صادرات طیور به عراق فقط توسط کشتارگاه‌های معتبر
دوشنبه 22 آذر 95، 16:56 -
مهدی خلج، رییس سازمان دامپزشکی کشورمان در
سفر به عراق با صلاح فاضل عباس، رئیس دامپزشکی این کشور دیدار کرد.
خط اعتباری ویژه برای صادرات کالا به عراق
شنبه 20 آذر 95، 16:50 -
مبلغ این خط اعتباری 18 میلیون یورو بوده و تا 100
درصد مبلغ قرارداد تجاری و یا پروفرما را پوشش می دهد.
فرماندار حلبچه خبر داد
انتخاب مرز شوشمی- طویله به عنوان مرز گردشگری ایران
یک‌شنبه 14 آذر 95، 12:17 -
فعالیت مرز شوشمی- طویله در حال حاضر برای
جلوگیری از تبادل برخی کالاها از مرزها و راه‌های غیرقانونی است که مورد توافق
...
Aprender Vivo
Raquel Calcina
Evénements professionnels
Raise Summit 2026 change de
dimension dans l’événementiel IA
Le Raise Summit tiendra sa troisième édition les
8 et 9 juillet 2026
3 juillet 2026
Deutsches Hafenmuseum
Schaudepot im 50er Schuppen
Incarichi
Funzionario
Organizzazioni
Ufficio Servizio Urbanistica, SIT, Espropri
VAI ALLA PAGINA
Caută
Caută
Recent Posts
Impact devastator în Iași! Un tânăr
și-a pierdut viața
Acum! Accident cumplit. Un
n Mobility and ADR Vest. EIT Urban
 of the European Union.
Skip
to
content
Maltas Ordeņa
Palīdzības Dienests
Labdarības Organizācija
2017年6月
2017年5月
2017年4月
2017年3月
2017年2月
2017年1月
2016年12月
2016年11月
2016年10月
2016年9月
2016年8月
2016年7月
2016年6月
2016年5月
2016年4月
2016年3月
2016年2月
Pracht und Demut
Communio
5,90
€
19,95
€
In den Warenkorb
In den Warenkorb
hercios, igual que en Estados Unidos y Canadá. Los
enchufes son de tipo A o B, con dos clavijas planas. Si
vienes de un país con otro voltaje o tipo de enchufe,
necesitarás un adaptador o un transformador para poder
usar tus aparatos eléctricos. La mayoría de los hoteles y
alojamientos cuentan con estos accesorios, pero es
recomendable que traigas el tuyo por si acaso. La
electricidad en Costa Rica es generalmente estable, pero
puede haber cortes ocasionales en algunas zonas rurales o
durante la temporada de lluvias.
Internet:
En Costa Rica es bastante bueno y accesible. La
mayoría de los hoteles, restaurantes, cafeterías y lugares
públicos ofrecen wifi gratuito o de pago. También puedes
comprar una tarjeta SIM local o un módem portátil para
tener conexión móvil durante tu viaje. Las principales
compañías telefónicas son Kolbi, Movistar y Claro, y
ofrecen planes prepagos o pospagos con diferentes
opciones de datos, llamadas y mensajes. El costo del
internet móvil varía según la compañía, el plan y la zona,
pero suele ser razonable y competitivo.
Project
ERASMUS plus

.....

• **EXERCISE BRIEF**
Your answer must hold the line containing "8 et 9 juillet 2026" and all lines after it in the entries above, exactly, and nothing else.

• **SOLUTION BELOW**
8 et 9 juillet 2026
3 juillet 2026
Deutsches Hafenmuseum
Schaudepot im 50er Schuppen
Incarichi
Funzionario
Organizzazioni
Ufficio Servizio Urbanistica, SIT, Espropri
VAI ALLA PAGINA
Caută
Caută
Recent Posts
Impact devastator în Iași! Un tânăr
și-a pierdut viața
Acum! Accident cumplit. Un
n Mobility and ADR Vest. EIT Urban
 of the European Union.
Skip
to
content
Maltas Ordeņa
Palīdzības Dienests
Labdarības Organizācija
2017年6月
2017年5月
2017年4月
2017年3月
2017年2月
2017年1月
2016年12月
2016年11月
2016年10月
2016年9月
2016年8月
2016年7月
2016年6月
2016年5月
2016年4月
2016年3月
2016年2月
Pracht und Demut
Communio
5,90
€
19,95
€
In den Warenkorb
In den Warenkorb
hercios, igual que en Estados Unidos y Canadá. Los
enchufes son de tipo A o B, con dos clavijas planas. Si
vienes de un país con otro voltaje o tipo de enchufe,
necesitarás un adaptador o un transformador para poder
usar tus aparatos eléctricos. La mayoría de los hoteles y
alojamientos cuentan con estos accesorios, pero es
recomendable que traigas el tuyo por si acaso. La
electricidad en Costa Rica es generalmente estable, pero
puede haber cortes ocasionales en algunas zonas rurales o
durante la temporada de lluvias.
Internet:
En Costa Rica es bastante bueno y accesible. La
mayoría de los hoteles, restaurantes, cafeterías y lugares
públicos ofrecen wifi gratuito o de pago. También puedes
comprar una tarjeta SIM local o un módem portátil para
tener conexión móvil durante tu viaje. Las principales
compañías telefónicas son Kolbi, Movistar y Claro, y
ofrecen planes prepagos o pospagos con diferentes
opciones de datos, llamadas y mensajes. El costo del
internet móvil varía según la compañía, el plan y la zona,
pero suele ser razonable y competitivo.
Project
ERASMUS plus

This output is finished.